[Source data]
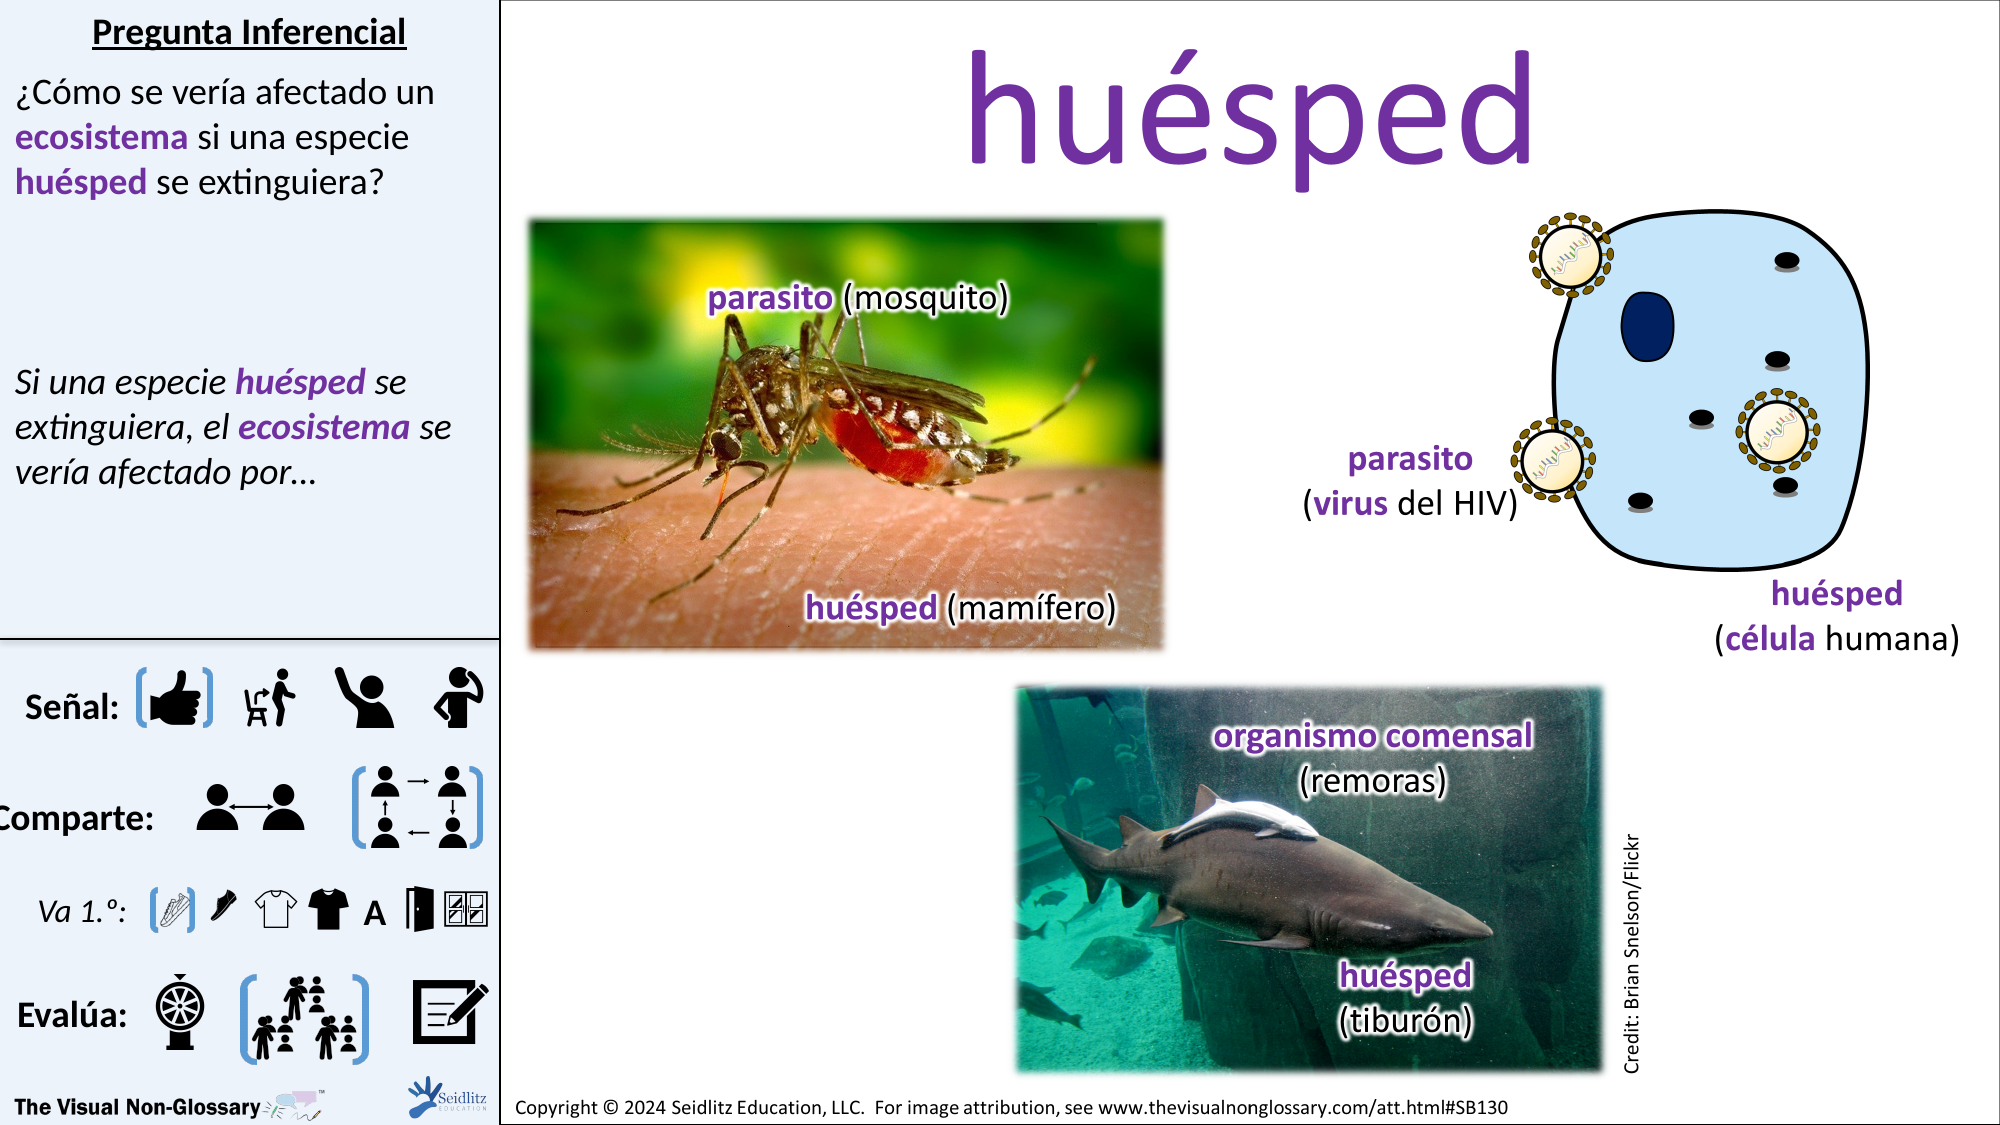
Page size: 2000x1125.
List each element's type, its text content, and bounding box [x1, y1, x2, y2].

picture [136, 667, 214, 728]
text_box Pregunta Inferencial [77, 0, 422, 59]
text_box Si una especie huésped se extinguiera, el ecosistema se vería afectado por… [0, 349, 494, 500]
picture [428, 667, 490, 728]
picture [397, 886, 490, 932]
text_box Va 1.º: [22, 881, 143, 937]
text_box A [348, 880, 402, 941]
picture [413, 974, 490, 1051]
picture [142, 974, 218, 1051]
picture [239, 667, 301, 728]
text_box ¿Cómo se vería afectado un ecosistema si una especie huésped se extinguiera? [0, 59, 494, 210]
picture [0, 1084, 328, 1125]
picture [352, 766, 484, 850]
picture [305, 886, 352, 932]
picture [499, 0, 2000, 1125]
picture [253, 886, 299, 932]
picture [403, 1073, 495, 1125]
text_box Señal: [10, 674, 135, 735]
picture [202, 886, 241, 925]
picture [334, 667, 395, 728]
picture [239, 974, 370, 1066]
text_box Comparte: [0, 785, 170, 846]
picture [149, 886, 196, 934]
text_box Evalúa: [2, 982, 137, 1043]
picture [194, 784, 307, 830]
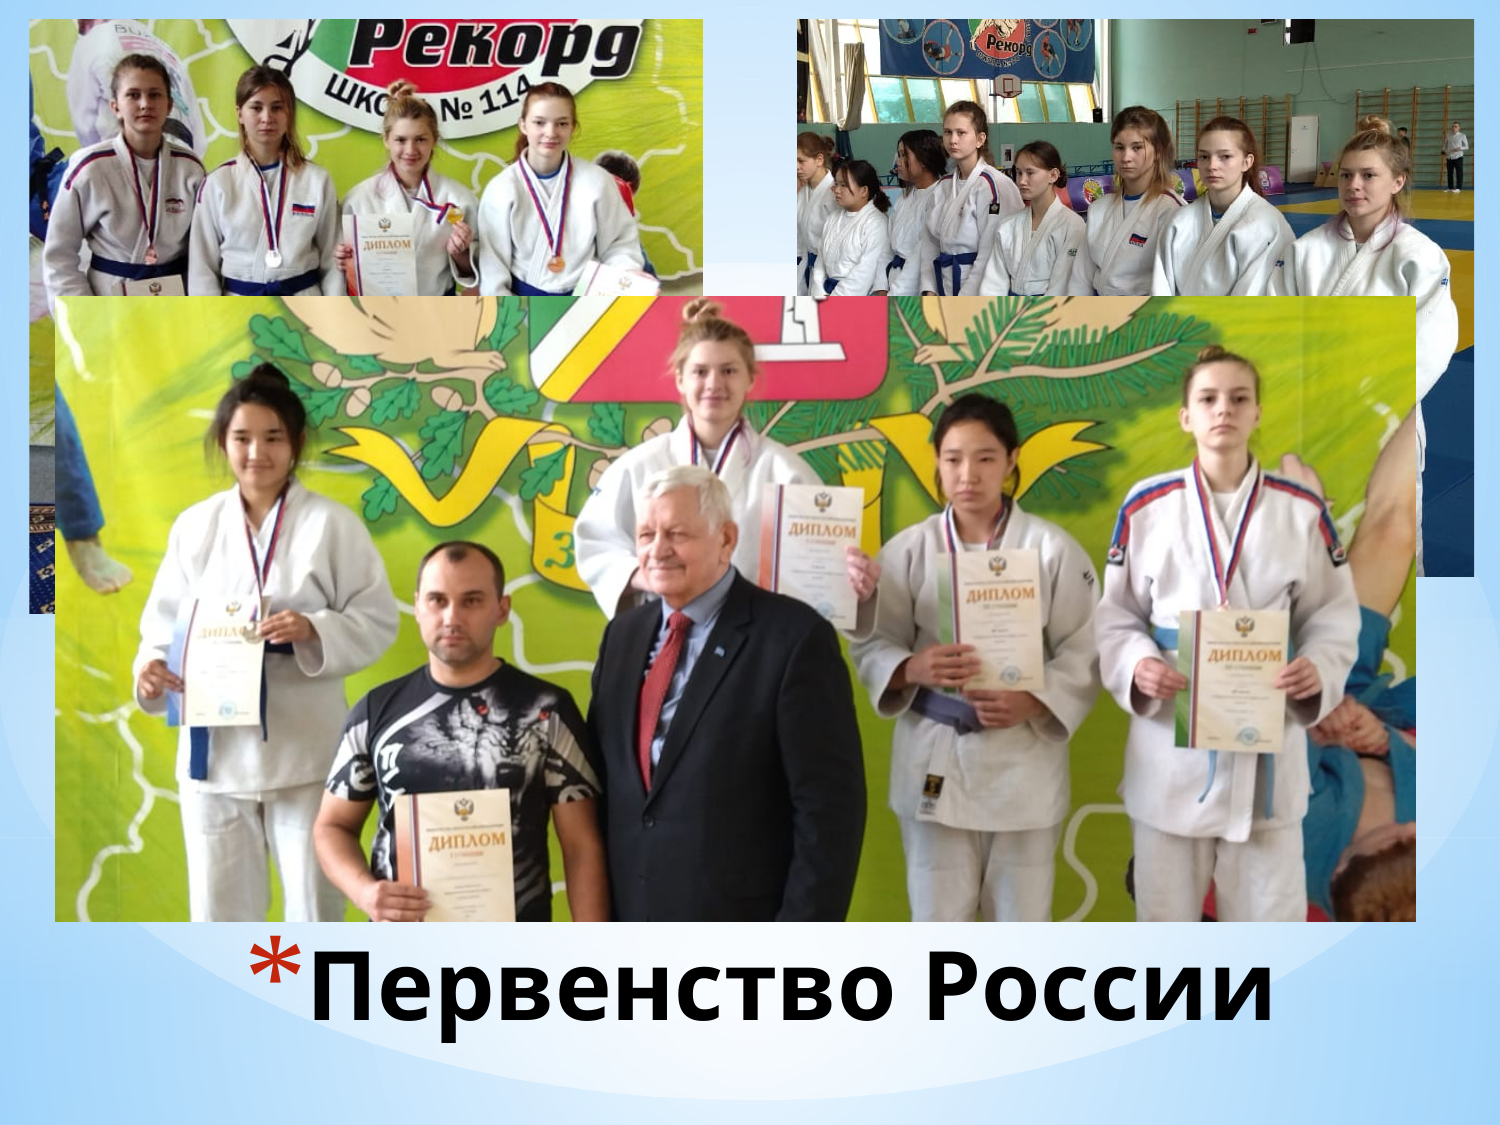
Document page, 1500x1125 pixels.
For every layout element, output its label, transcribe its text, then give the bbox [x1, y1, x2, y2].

title Первенство России [230, 931, 1299, 1105]
picture [29, 18, 1475, 922]
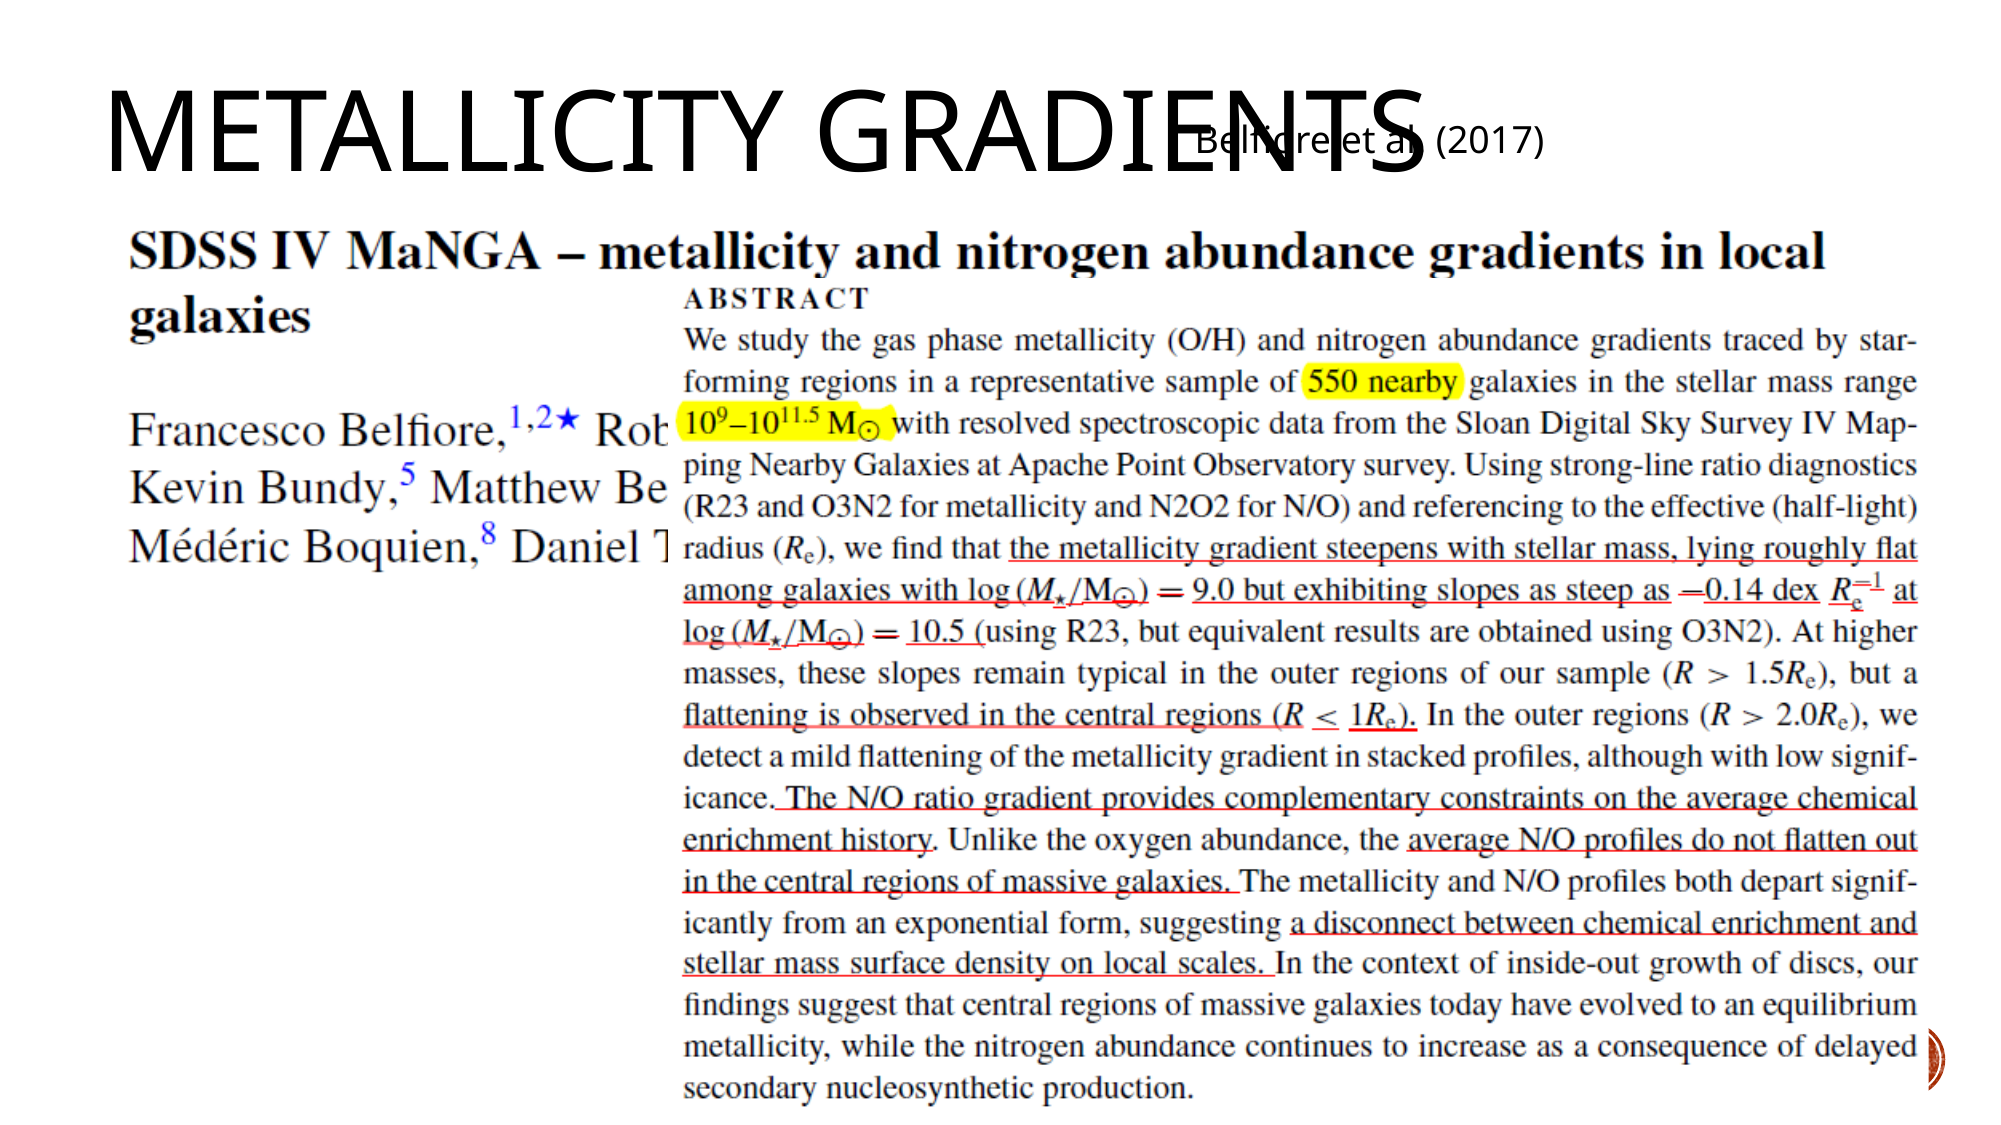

**What is required:** What you give back should be exactly the lines from the top of the data above down to and including the line with "Document page, 1500x1125 pixels.", minus any pictures.

**Result for this exercise:**
Page size: 2000x1125.
List each element's type, its text content, and bounding box [x1, y1, x2, y2].

picture [136, 667, 214, 728]
text_box Pregunta Inferencial [77, 0, 422, 59]
text_box Si una especie huésped se extinguiera, el ecosistema se vería afectado por… [0, 349, 494, 500]
picture [428, 667, 490, 728]
picture [397, 886, 490, 932]
text_box Va 1.º: [22, 881, 143, 937]
text_box A [348, 880, 402, 941]
picture [413, 974, 490, 1051]
picture [142, 974, 218, 1051]
picture [239, 667, 301, 728]
text_box ¿Cómo se vería afectado un ecosistema si una especie huésped se extinguiera? [0, 59, 494, 210]
picture [0, 1084, 328, 1125]
picture [352, 766, 484, 850]
picture [305, 886, 352, 932]
picture [499, 0, 2000, 1125]
picture [253, 886, 299, 932]
picture [403, 1073, 495, 1125]
text_box Señal: [10, 674, 135, 735]
picture [202, 886, 241, 925]
picture [334, 667, 395, 728]
picture [239, 974, 370, 1066]
text_box Comparte: [0, 785, 170, 846]
picture [149, 886, 196, 934]
text_box Evalúa: [2, 982, 137, 1043]
picture [194, 784, 307, 830]
Document page, 1500x1125 pixels.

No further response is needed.